Common Name: mimic glass lizard, rainbow glass lizard.
The mimic glass lizard is the smallest of the glass lizards in Mississippi.
They are brown to tan in color with pale to dark specks and a black/brown middorsal stripe with four dark stripes with spots on their lateral groove.
They grow up to 25 inches (65cm) with the male being larger than the female. Males are also more active than females.
3. Eastern Glass Lizard
Scientific name: Ophisaurus ventralis.
Common Name: eastern glass lizard.
The Eastern glass lizard is a legless lizard that is slender and long, growing up to 43 inches (108cm) in total length with the tail taking up the majority of the body.
They have ear openings and eyelids and are considered the longest and heavier lizard in the region.
They can be brown, yellow, or green in color without the dark middorsal stripe, that you find on the other glass lizards in Mississippi.
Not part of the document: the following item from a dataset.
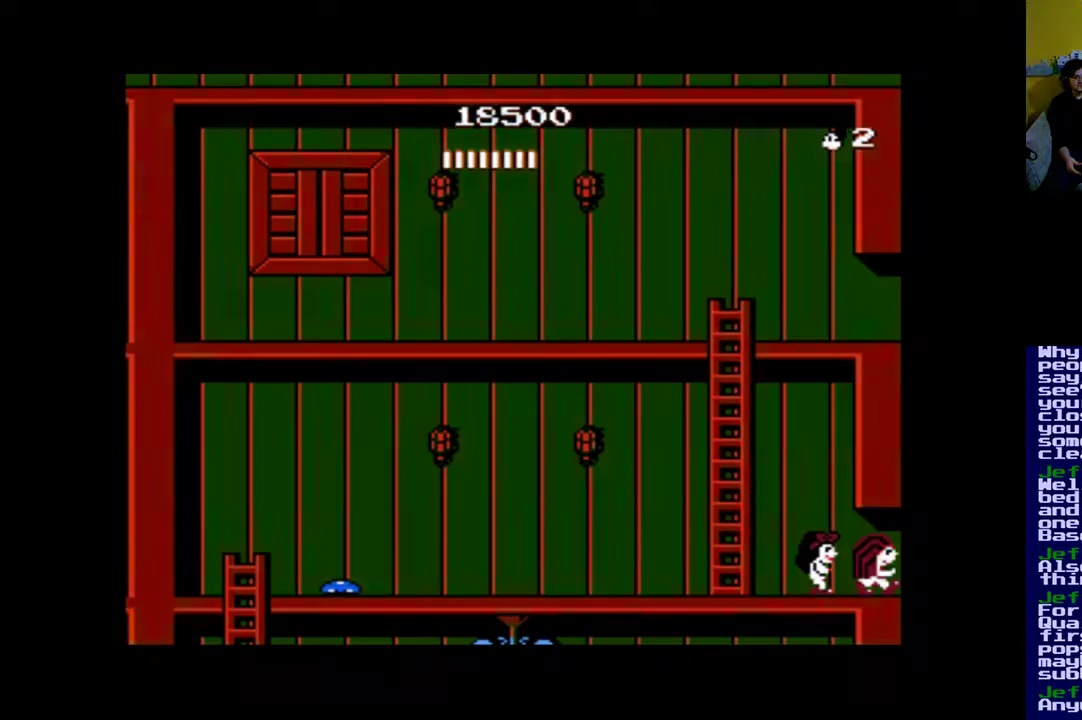
{"buttons": [], "events": [[183, "DPAD_RIGHT", "up"]]}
They do have some white bars behind the head.
Juveniles tend to take on a green speckled color, which fades as they age.
They enjoy a host of habitats. You can usually find them in sandy areas, flat woods, and wetlands.
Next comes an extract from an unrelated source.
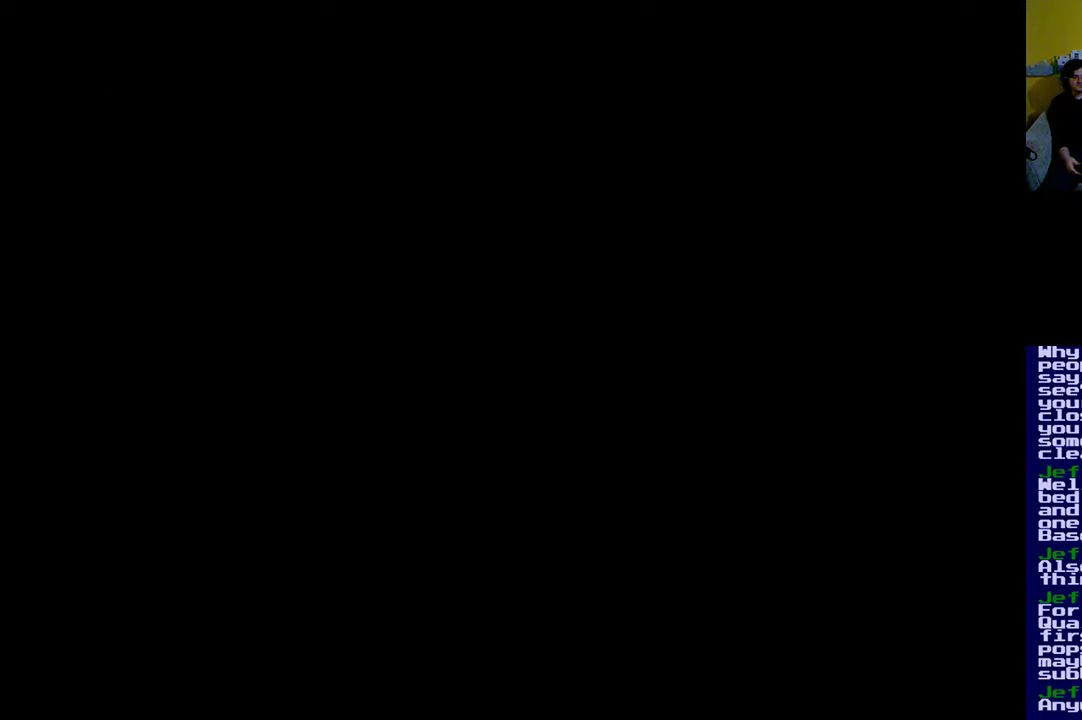
{"buttons": [], "events": []}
The Eastern glass lizard will also break its tail when trying to escape a predator.
4. Mediterranean House Gecko
Scientific name: Hemidactylus turcicus.
Common Name: Mediterranean house gecko, Turkish gecko, moon lizard.
The Mediterranean house gecko comes from the tropical and subtropical areas of the Mediterranean and has spread throughout most of the world.
They were introduced to the United States in 1915, they are adaptable and are considered an invasive species in some states.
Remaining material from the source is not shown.